__STATED TASK__
Identify and copy each line of the records that contains the string "chairs", treating uppercase and lowercase letters as different.

__THE RECORDS__
---
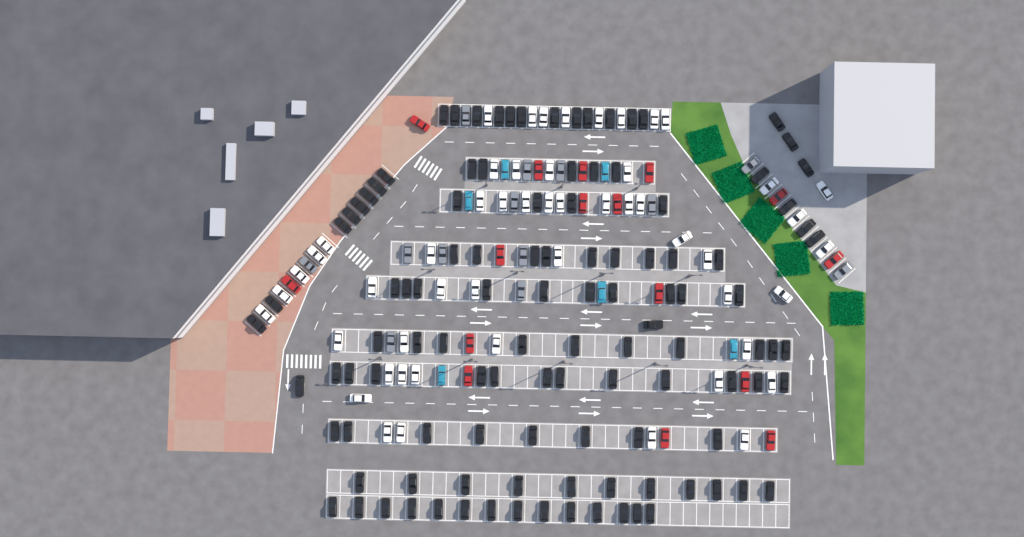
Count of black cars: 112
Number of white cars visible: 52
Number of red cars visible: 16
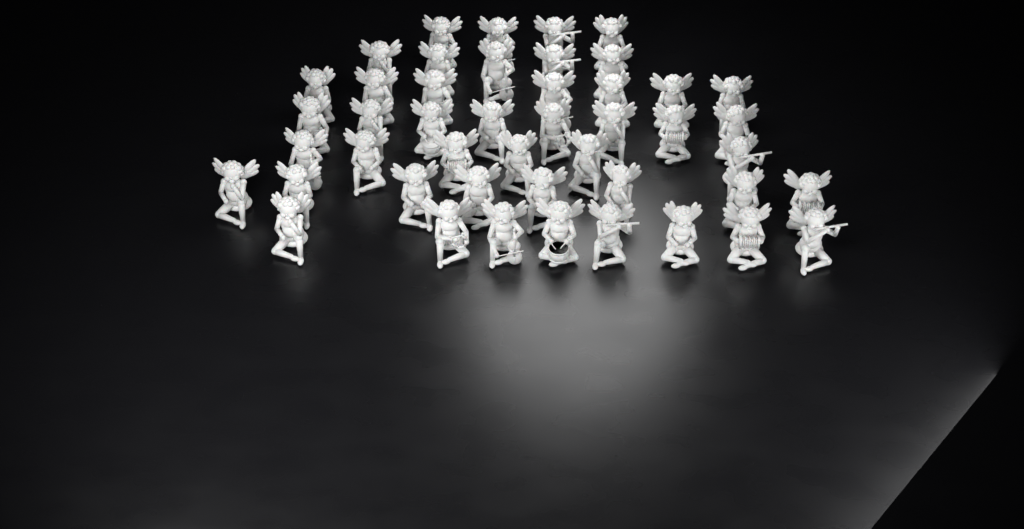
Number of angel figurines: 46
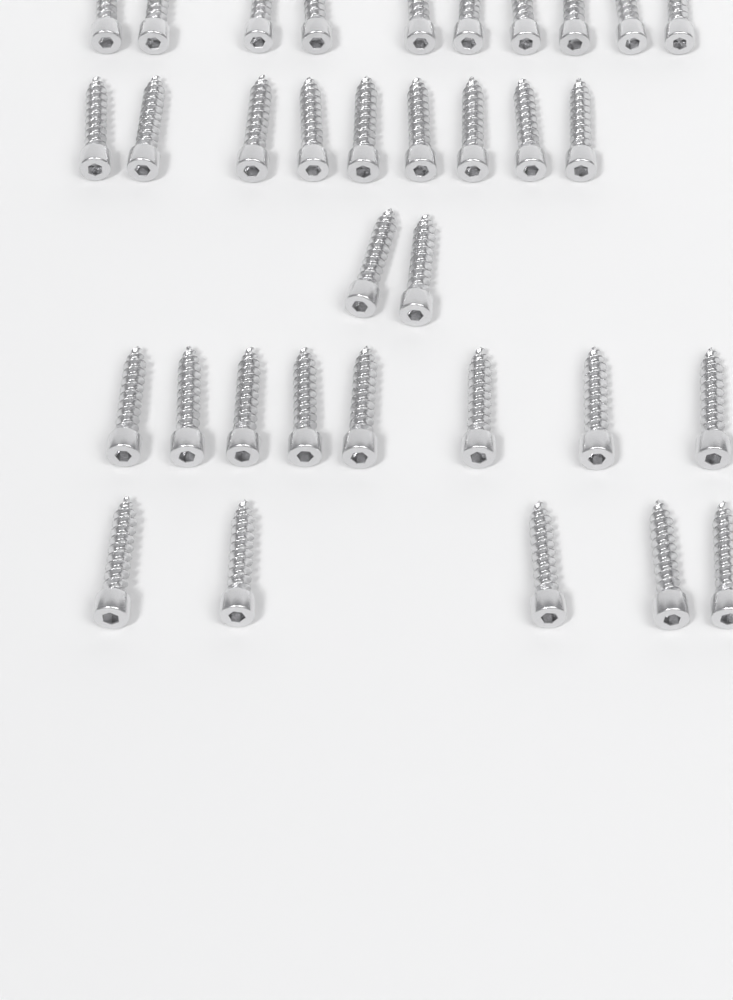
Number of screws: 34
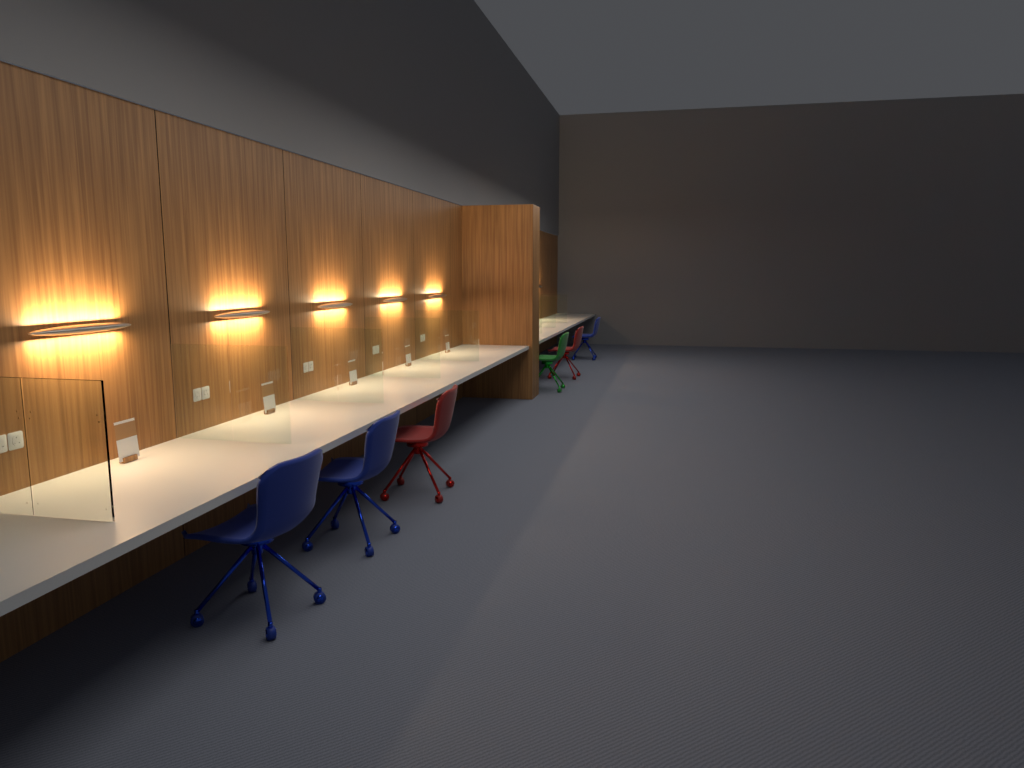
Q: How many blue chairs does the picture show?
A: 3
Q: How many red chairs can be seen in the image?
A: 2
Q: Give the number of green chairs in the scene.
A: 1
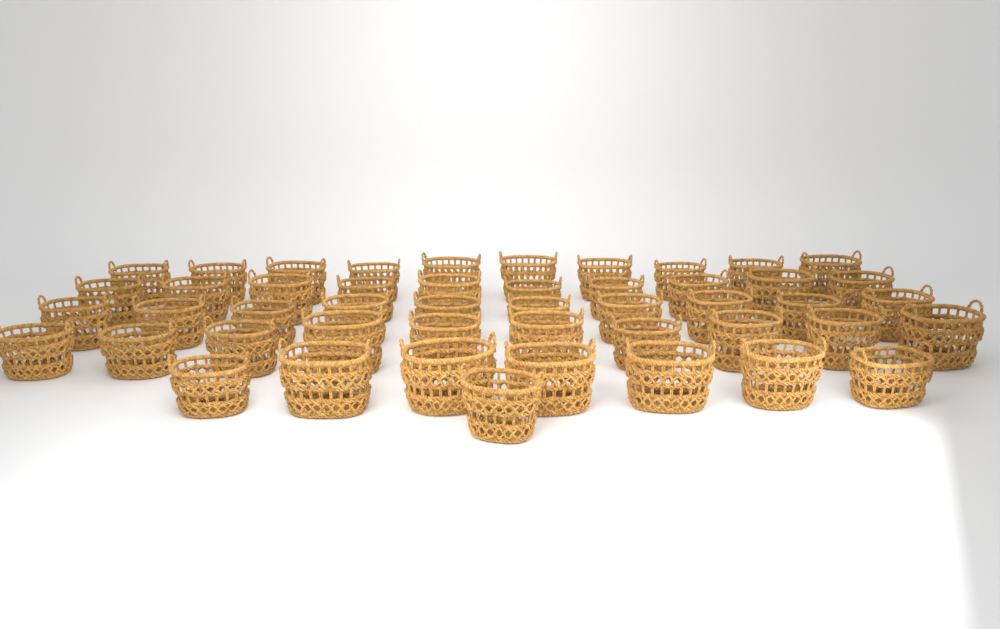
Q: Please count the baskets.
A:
---
__EXERCISE RESPONSE__
Q: How many blue chairs does the picture show?
Q: How many red chairs can be seen in the image?
Q: Give the number of green chairs in the scene.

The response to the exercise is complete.